The CARMEN project (www.carmen.org.uk) is addressing these challenges by developing scalable cloud architecture to enable data sharing, integration, and analysis supported by metadata. An expandable range of services are provided in the cloud to extract value from raw and transformed data. This promotes the sharing of analysis services as well as data, and allows services to execute close to the data on which they operate. This is essential to avoid having to ship vast quantities (TBs) of data out of the cloud to the user’s machine for analysis.

Internally, the CARMEN cloud is built as a set of Web Services. Through experience of a wide variety of e-scientific projects over the past 8 years, we have identified a core set of generic services that we believe are needed to support science. These are: a data repository for file and structured data, a metadata repository to allow users to locate and interpret data, a service repository with dynamic deployment onto compute resources, a workflow enactment engine, and a security infrastructure.

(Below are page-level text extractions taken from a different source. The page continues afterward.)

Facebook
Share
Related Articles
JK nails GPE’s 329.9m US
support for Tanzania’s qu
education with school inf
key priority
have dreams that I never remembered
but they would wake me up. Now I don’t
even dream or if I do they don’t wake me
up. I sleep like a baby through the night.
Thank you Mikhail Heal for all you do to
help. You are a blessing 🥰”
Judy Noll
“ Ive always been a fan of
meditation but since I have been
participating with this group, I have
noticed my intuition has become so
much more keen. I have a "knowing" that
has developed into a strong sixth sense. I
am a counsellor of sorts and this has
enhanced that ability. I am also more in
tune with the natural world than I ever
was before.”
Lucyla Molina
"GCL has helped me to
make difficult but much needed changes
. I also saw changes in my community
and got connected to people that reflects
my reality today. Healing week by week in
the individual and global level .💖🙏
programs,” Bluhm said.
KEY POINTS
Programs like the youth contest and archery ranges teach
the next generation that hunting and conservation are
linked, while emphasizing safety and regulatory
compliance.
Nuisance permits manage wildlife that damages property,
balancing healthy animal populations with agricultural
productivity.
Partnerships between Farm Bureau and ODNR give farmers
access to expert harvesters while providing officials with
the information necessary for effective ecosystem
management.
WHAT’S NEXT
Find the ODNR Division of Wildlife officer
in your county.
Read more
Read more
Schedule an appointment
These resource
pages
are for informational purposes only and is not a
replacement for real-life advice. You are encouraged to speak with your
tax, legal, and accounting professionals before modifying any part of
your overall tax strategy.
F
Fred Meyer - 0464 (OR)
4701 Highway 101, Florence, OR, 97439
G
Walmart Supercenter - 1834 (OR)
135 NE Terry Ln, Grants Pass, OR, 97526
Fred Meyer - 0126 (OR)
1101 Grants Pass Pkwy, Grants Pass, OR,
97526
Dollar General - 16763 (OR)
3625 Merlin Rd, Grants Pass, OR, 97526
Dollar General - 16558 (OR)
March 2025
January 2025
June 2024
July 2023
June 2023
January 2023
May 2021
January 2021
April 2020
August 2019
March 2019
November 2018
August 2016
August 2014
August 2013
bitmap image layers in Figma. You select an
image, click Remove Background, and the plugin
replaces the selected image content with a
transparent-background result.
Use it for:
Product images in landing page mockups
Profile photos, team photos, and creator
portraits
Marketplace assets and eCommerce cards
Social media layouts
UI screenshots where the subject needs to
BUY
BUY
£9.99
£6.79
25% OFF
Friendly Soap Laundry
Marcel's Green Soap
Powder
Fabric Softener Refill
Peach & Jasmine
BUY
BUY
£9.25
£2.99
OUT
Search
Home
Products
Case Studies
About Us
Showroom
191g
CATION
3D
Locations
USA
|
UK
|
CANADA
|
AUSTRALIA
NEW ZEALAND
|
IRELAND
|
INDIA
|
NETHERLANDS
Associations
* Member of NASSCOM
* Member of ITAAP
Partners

The talk will describe the design of the CARMEN system explaining how it is designed to support thousands of users analysing TBs of data. We will describe a typical neuroscience scenario and show how it is supported by the CARMEN prototype.

Speaker Details

Paul Watson is Professor of Computer Science at Newcastle University (UK) and Director of the North East Regional e-Science Centre. He graduated in 1983 with a BSc in Computer Engineering from Manchester University, followed by a PhD in 1986. In the 80s, as a Lecturer at Manchester University, he was a designer of the Alvey Flagship and Esprit EDS parallel systems. In 1990 he moved to industry, working for ICL as a system designer of the Goldrush MegaServer parallel database server, which was released as a product in 1994.In August 1995 he moved to Newcastle University, where he is/has been an investigator on research projects worth approximately $20M. His research has been focussed on parallel and distributed systems: in particular on database servers. In recent years his work has focussed on e-science, especially on methods of accessing and integrating large amounts of data held in distributed databases.In total, he has authored over forty refereed publications and three patents. He is a Chartered Engineer, a Fellow of the British Computer Society, and a member of the UK Computing Research Committee.